─── Text passage

MicroRNA-142-3p chemo-sensitizing breast cancer to docetaxel: apoptosis and cell cycle arrest induction, and migration suppression.

Abstract

Docetaxel (DTX) is widely utilized in breast cancer treatment. However, cancer cell resistance has limited its anti-tumor efficacy. Some molecules called microRNAs (miRNAs), acting like fine-tuned switches, can influence how breast cancer develops and spreads. We conducted a study to examine if augmenting breast cancer cells with a particular molecule, known as miRNA-142-3p, could improve the efficacy of a widely used treatment called DTX. The expression level of miR-142-3p was initially assessed in MDA-MB-468 cells. The miRNA transfection was performed to conduct additional experiments. The impact of a combined treatment involving DTX and miRNA-142-3p on both cell migration (by wound healing assay) and apoptosis (using annexin V/Propidium iodide staining) was examined. Cell viability was determined through the MTT assay, and gene expression was quantified using quantitative real-time polymerase chain reaction. The combined application of DTX and miRNA-142-3p resulted in a significant decrease in the expression of factors promoting tumor growth, such as SOX2, Octamer 4, HMGA2, Kruppel-like factor 4, and Bach-1. Additionally, the combination of miRNA-142-3p and DTX initiated apoptotic cell death. Moreover, the progression of breast cancer cells was impeded by inducing cell cycle arrest at the G¹ phase. This combination also efficiently restrained the migration and invasion of breast cancer cells. The DTX or miRNA-142-3p alone can suppress malignant behavior and progression of breast cancer cells, but their combination elicits a synergistic effect that further enhances breast cancer inhibition. In summary, miRNA-142-3p transfection can be administered in conjunction with DTX therapy to enhance its cytotoxicity against breast cancer cells and prevent chemoresistance.

──────

- _About this exercise_
Can you print the whole abstract on miRNA-142-3p and docetaxel in breast cancer, word for word? You won't need any of the material for this.

─── Supplied material

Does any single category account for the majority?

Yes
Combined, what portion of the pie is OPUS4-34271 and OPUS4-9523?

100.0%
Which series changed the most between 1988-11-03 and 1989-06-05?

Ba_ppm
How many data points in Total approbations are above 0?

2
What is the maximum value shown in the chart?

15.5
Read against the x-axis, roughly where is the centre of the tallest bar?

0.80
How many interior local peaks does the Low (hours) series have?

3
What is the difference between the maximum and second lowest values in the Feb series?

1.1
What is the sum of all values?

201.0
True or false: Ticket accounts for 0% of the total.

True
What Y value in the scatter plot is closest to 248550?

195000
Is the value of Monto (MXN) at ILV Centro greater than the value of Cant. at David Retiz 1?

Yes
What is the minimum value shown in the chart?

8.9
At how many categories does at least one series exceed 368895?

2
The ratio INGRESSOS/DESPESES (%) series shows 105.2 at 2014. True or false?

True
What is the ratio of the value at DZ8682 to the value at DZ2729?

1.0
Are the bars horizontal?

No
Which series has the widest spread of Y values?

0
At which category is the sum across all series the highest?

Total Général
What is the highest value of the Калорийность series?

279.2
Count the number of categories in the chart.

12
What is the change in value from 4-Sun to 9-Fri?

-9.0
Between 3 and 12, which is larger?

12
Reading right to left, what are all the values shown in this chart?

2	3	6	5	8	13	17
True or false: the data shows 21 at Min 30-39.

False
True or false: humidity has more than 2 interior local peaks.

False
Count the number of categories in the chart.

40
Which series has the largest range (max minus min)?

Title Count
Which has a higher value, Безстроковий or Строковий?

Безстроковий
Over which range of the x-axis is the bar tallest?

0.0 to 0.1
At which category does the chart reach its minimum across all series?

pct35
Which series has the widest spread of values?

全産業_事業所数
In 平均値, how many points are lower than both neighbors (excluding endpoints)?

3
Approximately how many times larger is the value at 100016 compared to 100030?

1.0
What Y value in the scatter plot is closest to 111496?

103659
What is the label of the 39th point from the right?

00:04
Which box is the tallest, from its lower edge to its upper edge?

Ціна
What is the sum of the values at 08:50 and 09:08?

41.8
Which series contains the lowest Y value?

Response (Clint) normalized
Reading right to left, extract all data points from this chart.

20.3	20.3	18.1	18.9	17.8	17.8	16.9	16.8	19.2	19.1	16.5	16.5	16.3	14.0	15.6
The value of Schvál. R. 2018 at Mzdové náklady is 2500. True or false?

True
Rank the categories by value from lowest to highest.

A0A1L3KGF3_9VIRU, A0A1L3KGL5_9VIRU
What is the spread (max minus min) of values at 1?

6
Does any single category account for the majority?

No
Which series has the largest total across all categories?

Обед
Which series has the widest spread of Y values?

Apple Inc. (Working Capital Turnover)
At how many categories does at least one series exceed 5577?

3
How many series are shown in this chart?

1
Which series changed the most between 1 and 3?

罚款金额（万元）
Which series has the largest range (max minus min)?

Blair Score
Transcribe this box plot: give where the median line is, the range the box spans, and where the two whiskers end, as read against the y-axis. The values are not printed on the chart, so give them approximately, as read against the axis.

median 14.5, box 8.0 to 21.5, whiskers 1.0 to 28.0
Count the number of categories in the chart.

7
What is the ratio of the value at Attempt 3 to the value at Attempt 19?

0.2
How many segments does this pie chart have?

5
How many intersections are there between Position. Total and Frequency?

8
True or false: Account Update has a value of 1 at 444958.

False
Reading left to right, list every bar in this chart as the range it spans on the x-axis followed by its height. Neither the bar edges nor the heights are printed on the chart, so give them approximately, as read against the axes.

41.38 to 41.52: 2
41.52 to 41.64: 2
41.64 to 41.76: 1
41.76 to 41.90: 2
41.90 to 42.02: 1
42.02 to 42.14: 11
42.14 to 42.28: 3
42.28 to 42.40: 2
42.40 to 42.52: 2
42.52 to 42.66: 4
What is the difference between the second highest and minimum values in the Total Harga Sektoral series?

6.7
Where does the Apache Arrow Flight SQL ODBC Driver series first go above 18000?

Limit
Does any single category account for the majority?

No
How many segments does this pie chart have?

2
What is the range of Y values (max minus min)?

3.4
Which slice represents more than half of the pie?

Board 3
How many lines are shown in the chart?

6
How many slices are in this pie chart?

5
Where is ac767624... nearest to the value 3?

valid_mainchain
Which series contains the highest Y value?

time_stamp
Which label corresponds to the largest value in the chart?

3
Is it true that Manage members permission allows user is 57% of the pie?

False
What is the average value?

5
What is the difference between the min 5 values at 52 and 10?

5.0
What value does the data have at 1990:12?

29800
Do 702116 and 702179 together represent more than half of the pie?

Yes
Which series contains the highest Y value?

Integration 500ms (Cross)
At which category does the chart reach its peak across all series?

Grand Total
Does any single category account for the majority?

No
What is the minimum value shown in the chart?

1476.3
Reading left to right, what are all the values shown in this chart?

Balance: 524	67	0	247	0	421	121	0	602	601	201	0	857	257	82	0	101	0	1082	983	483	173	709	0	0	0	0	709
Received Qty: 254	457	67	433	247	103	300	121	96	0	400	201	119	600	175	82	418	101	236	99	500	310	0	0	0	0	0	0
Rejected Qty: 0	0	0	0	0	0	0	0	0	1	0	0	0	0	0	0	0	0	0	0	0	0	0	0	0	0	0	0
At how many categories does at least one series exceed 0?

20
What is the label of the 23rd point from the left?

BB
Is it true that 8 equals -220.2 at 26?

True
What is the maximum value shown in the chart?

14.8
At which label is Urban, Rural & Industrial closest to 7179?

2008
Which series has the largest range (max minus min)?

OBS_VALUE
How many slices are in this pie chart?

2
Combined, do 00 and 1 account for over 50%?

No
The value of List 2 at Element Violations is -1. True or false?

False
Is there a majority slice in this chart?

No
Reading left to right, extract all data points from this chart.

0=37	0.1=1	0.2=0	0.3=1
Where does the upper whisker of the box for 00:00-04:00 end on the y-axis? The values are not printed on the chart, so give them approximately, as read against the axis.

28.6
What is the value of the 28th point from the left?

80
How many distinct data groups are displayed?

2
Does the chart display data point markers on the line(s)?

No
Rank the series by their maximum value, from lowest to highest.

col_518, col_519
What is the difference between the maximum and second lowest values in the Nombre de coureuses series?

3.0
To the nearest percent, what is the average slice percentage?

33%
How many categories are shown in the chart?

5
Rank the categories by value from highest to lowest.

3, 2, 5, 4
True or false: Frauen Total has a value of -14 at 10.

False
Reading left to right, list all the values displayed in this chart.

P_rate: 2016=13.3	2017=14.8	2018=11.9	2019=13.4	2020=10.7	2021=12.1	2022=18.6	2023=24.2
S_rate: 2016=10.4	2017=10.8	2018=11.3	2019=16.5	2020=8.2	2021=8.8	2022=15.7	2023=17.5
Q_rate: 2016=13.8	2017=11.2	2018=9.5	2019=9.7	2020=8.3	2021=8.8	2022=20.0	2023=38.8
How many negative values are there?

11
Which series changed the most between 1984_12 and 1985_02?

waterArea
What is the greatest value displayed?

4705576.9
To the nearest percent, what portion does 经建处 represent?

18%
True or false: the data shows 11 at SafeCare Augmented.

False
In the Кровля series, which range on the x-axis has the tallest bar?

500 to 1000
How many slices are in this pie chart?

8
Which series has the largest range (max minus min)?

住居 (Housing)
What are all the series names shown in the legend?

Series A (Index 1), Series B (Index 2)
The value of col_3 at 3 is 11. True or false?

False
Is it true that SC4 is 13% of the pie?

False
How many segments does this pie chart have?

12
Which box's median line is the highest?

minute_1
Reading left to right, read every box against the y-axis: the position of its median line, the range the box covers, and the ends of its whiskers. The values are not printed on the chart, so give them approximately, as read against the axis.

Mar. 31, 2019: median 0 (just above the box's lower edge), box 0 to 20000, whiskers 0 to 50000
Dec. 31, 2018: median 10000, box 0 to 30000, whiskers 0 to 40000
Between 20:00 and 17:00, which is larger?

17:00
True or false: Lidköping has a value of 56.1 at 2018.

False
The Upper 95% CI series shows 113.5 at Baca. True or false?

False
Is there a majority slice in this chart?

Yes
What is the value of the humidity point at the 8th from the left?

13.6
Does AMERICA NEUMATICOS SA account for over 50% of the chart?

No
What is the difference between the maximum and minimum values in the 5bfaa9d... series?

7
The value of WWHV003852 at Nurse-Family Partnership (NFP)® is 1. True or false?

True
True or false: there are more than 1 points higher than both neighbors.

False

──────

- _Answer to this problem_
MicroRNA-142-3p chemo-sensitizing breast cancer to docetaxel: apoptosis and cell cycle arrest induction, and migration suppression.

Abstract

Docetaxel (DTX) is widely utilized in breast cancer treatment. However, cancer cell resistance has limited its anti-tumor efficacy. Some molecules called microRNAs (miRNAs), acting like fine-tuned switches, can influence how breast cancer develops and spreads. We conducted a study to examine if augmenting breast cancer cells with a particular molecule, known as miRNA-142-3p, could improve the efficacy of a widely used treatment called DTX. The expression level of miR-142-3p was initially assessed in MDA-MB-468 cells. The miRNA transfection was performed to conduct additional experiments. The impact of a combined treatment involving DTX and miRNA-142-3p on both cell migration (by wound healing assay) and apoptosis (using annexin V/Propidium iodide staining) was examined. Cell viability was determined through the MTT assay, and gene expression was quantified using quantitative real-time polymerase chain reaction. The combined application of DTX and miRNA-142-3p resulted in a significant decrease in the expression of factors promoting tumor growth, such as SOX2, Octamer 4, HMGA2, Kruppel-like factor 4, and Bach-1. Additionally, the combination of miRNA-142-3p and DTX initiated apoptotic cell death. Moreover, the progression of breast cancer cells was impeded by inducing cell cycle arrest at the G¹ phase. This combination also efficiently restrained the migration and invasion of breast cancer cells. The DTX or miRNA-142-3p alone can suppress malignant behavior and progression of breast cancer cells, but their combination elicits a synergistic effect that further enhances breast cancer inhibition. In summary, miRNA-142-3p transfection can be administered in conjunction with DTX therapy to enhance its cytotoxicity against breast cancer cells and prevent chemoresistance.